Selasa, 05 April 2016

DILOMPATI IBU DI TENGAH PINTU


BERANGKAT KE KALIMANTAN

Ketika panggilan untuk berangkat, saya memilih naik pesawat. Dengan pertimbanga cepat dan keamanan. Uang saku 365 ribu rupiah dari pemerintah, saya belikan tiket pesawat merpati 64 ribu. Seragam PSH, dan beberapa Menjelang saya berangkat, ada beberapa peralatan yang dipersiapkan. Jarik (kain panjang batik yang dipakai ibu-ibu suku Jawa), potongan ujung stagen ( ikat pinggang wanita jawa, yang dililitkan kira2 sepanjang 2 m), segenggam tanah dari rumah. Ketiga benda itu diikat dijadikan satu untuk dibawa pergi.
“Jika kamu sakit atau kangen pada ibu, ambil kain itu, pakailah untuk selimut,” pesan ibu sambil mengusap air matanya.”

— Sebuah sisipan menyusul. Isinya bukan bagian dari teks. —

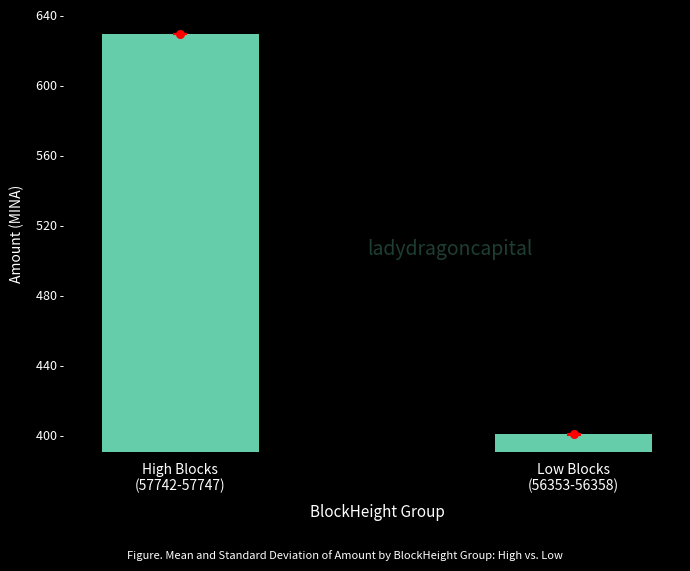

Which has a higher value, High Blocks
(57742-57747) or Low Blocks
(56353-56358)?

High Blocks
(57742-57747)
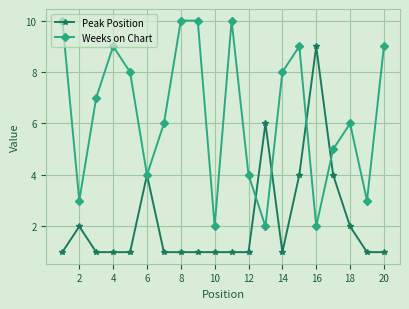

Which series has the largest total across all categories?

Weeks on Chart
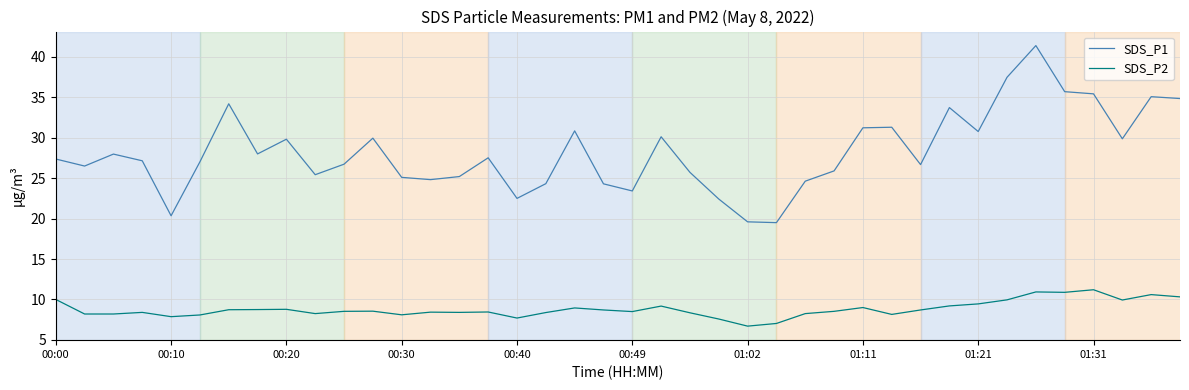

What is the difference between the maximum and minimum values in the SDS_P2 series?

4.5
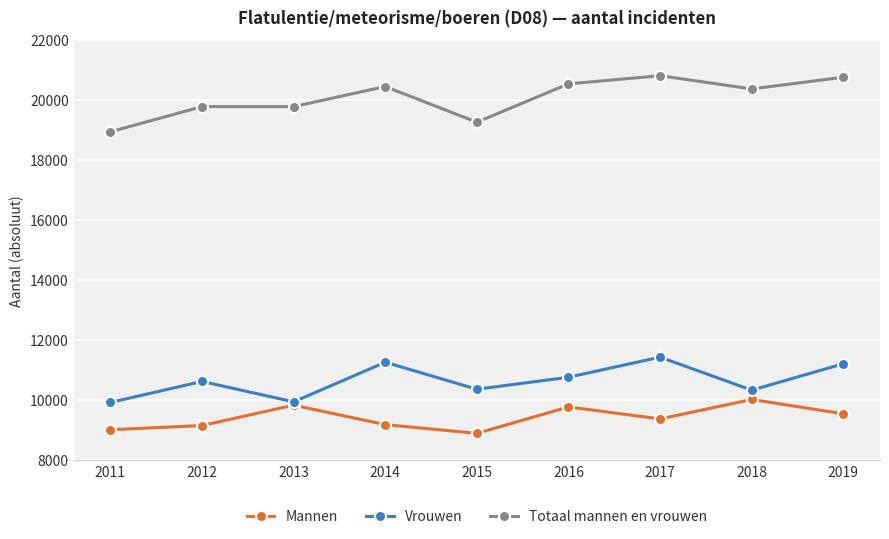

True or false: Totaal mannen en vrouwen and Vrouwen intersect in this chart.

False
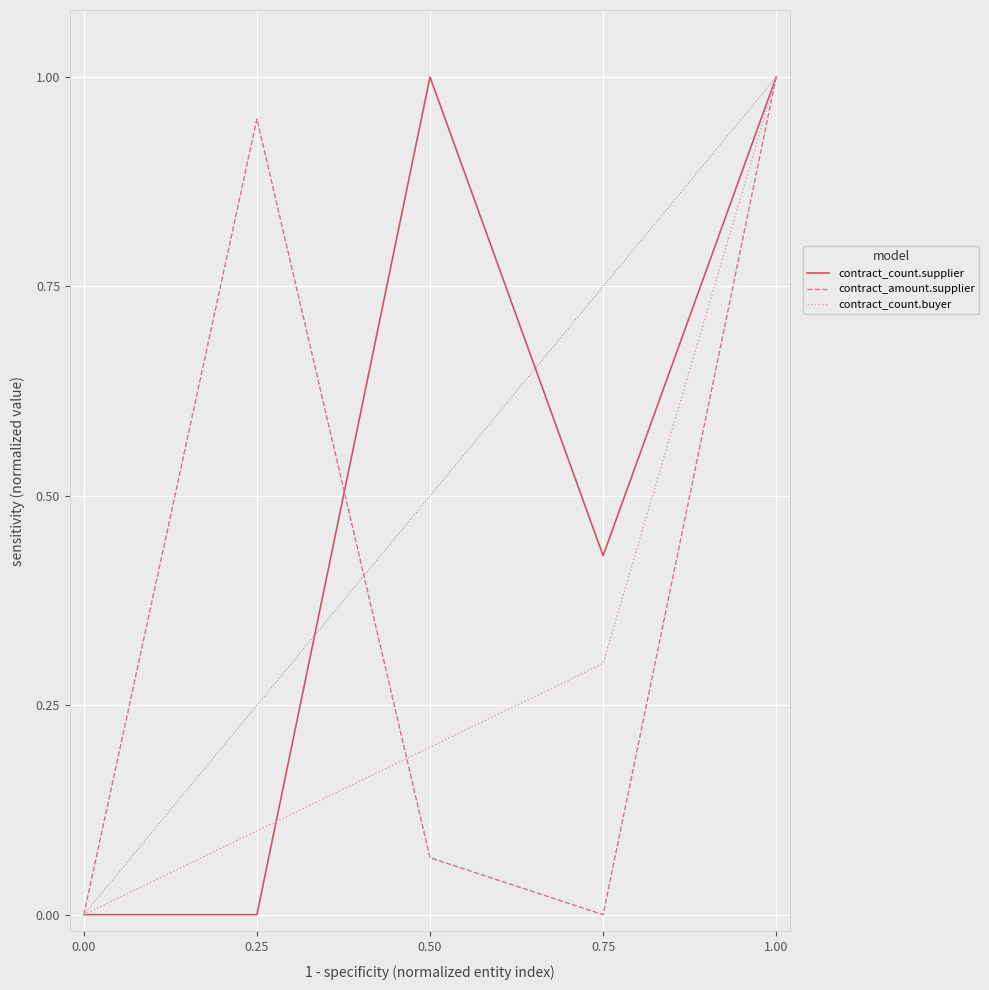

At which label does contract_count.buyer reach its peak?

1.00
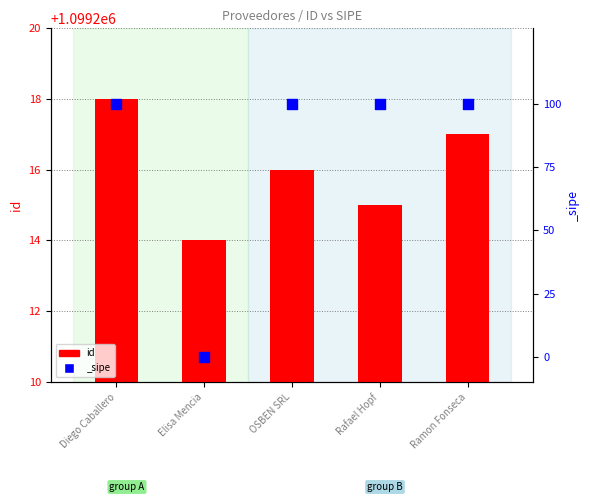

What is the change in value from Rafael Hopf to Ramon Fonseca?

+2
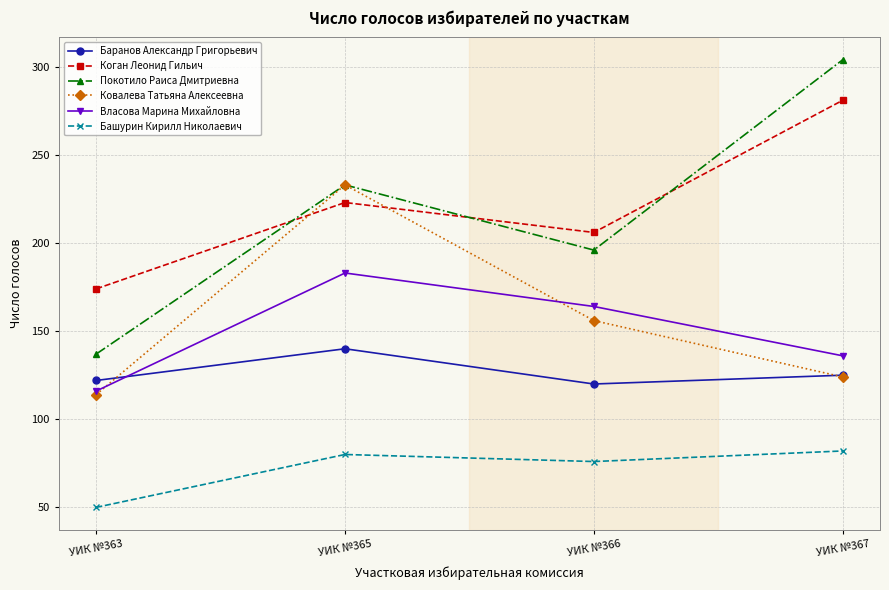

Rank the series at УИК №366 from lowest to highest value.

Башурин Кирилл Николаевич, Баранов Александр Григорьевич, Ковалева Татьяна Алексеевна, Власова Марина Михайловна, Покотило Раиса Дмитриевна, Коган Леонид Гильич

Dalam adat Jawa ada nasehat dan perlambang dari benda-benda yang saya bawa untuk pergi ke tempat yang baru. Segenggam tanah adalah perlambang bumi kelahiran, menyatunya jiwa dengan bumi tempat lahir. Harus dibawa agar bisa adaptasi di sana, karena di bumi yang baru tidak jauh berbeda dengan bumi yang lama. Potongan ujung ikat pinggang (stagen) adalah menyatunya hati dengan orang tua. Ikatan batin dari ibu yang melahirkan agar tetap erat, karena doa ibu pada anaknya sangatlah dekat dan segera sampai ke hati, dalam arti makin dekat pada Pencipta.

Sebelum berangkat, saya sungkem pada semua keluarga. Pagi-pagi adikku yang bungsu sudah menangis sambil menjabat tanganku, karena harus berangkat sekolah di SMP kelas dua. Kakakku yang biasanya berada di Pucanglaban Tulungagung selatan,  (30 km dari rumah) berada di rumah sejak kemaren.

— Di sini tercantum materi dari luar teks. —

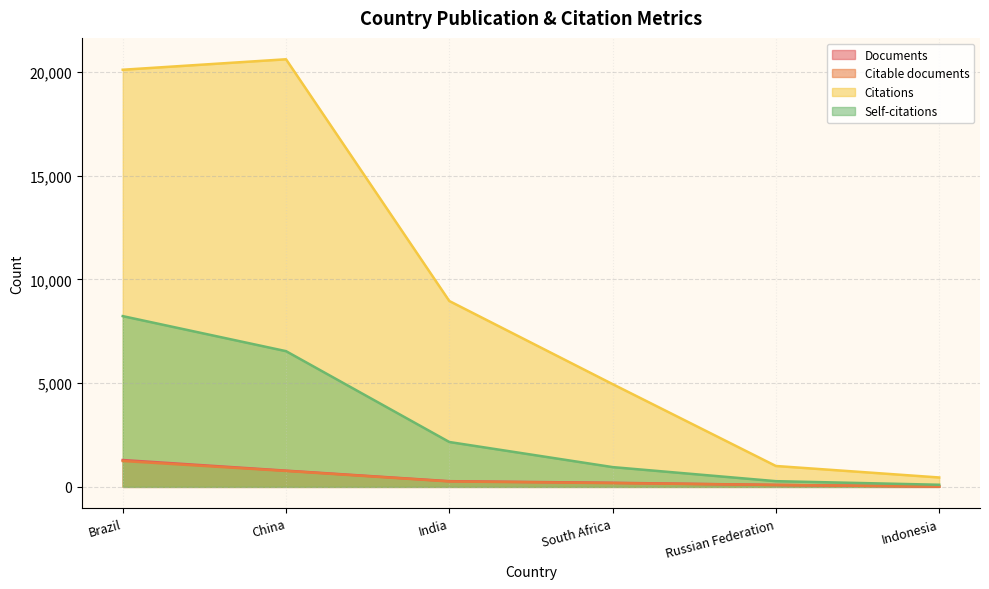

Which category has the highest value in the Self-citations series?

Brazil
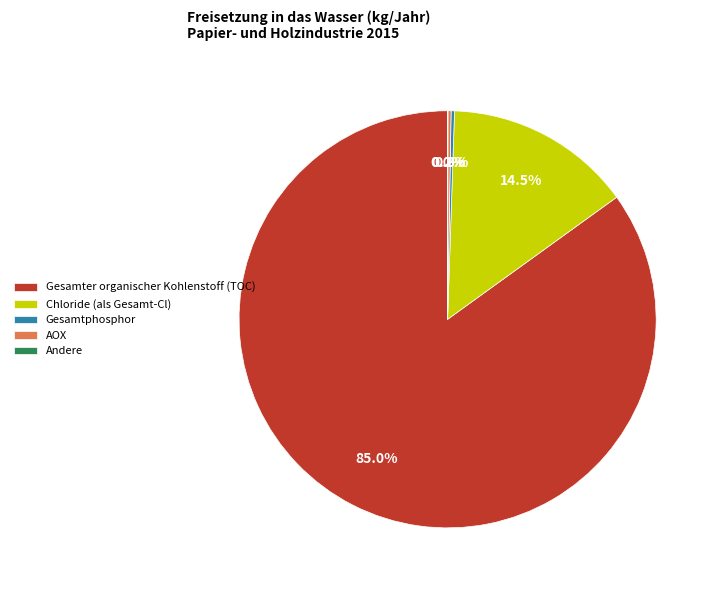

What percentage do Chloride (als Gesamt-Cl) and Gesamter organischer Kohlenstoff (TOC) together represent?

99.5%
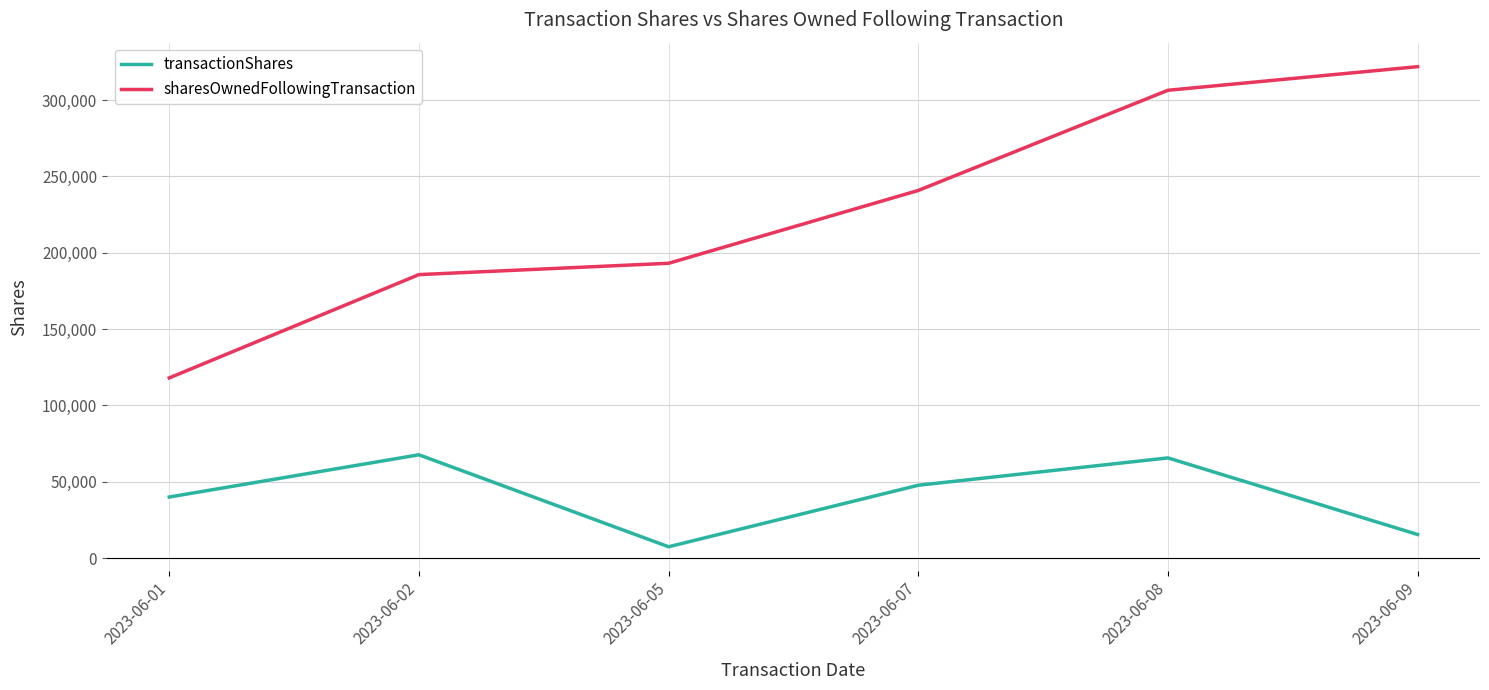

What is the average value of the sharesOwnedFollowingTransaction series?

227609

Semula saya ingin berangkat sendiri ke Surabaya untuk menuju Juanda. Kakak pun sependapat dengan saya. Daripada ngantar ke Surabaya, lebih baik untuk tambah uang saku. Tapi orang tua menentang keras. Saya harus diantar. Padahal saya berani  berangkat sendirian. Tapi demi menjaga perasaan orang tua, saya pun diantar kakak.

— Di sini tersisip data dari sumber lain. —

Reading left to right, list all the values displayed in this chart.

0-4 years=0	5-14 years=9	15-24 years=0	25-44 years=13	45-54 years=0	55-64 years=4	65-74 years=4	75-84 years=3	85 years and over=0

Semua sudah kujabat tangannya, kucium pipinya dengan linangan air mata, hanya ibu yang belum. Giliran akan berjabat tangan pada ibu, sudah ada tikar yang dibuka ditengah pintu rumah. Saya diminta berbaring telentang. Ibu pun melangkahi tubuh saya sebanyak tiga  kali dengan doa- doa yang tak pernah lepas dari bibir dan hatinya. Bundaku ibuku, penyemangatku.

Di perjalanan  menuju Surabaya, banyak nasehat yang diberikan oleh kakak. “Di rantau harus pandai mencari teman, rajin mencari saudara, jangan sombong. Pegawai adalah panutan, jangan sembarangan, jangan pelit,” itulah nasehat yang sampai sekarang saya ingat. Dan itulah kenangan terahir saya dengan kakak, karena bulan ke lima saya di Kalimantan, kakak meninggal terkena sakit hepatitis B.